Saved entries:
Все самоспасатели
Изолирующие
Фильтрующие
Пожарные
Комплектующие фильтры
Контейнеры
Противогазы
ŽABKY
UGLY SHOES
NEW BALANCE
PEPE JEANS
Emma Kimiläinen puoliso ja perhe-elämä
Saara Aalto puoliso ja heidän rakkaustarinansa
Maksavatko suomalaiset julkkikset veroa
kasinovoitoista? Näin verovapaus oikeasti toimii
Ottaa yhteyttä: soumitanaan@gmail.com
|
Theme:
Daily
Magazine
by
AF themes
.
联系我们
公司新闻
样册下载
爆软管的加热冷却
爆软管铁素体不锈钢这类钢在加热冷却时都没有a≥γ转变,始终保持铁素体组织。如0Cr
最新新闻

--

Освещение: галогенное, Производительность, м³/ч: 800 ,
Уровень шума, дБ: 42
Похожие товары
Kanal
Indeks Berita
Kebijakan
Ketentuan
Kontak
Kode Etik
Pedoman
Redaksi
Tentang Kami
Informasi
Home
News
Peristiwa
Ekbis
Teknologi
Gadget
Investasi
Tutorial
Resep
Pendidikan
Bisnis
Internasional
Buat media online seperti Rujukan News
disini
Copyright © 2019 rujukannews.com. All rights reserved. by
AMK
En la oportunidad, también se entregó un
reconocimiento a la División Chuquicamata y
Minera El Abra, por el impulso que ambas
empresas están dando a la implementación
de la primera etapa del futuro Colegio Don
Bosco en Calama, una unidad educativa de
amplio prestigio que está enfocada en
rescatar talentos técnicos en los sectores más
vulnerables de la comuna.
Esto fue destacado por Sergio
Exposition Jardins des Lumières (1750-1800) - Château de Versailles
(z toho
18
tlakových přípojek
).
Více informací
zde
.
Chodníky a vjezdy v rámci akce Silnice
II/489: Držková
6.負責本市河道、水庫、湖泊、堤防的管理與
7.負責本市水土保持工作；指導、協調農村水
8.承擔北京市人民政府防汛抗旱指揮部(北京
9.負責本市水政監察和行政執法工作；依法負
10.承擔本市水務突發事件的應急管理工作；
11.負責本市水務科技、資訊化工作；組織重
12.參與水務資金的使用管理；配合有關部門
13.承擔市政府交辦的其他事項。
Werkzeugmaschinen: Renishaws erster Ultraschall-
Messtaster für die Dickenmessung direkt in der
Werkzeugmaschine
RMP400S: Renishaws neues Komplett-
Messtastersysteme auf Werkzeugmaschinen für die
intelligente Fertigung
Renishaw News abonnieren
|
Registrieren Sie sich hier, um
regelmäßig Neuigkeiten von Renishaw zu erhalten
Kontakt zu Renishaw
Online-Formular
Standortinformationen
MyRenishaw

▸ TRY IT: Scan the data, and report each line that uses the word "Renishaws".

▸ OUTPUT FOR THIS TASK:
Werkzeugmaschinen: Renishaws erster Ultraschall-
RMP400S: Renishaws neues Komplett-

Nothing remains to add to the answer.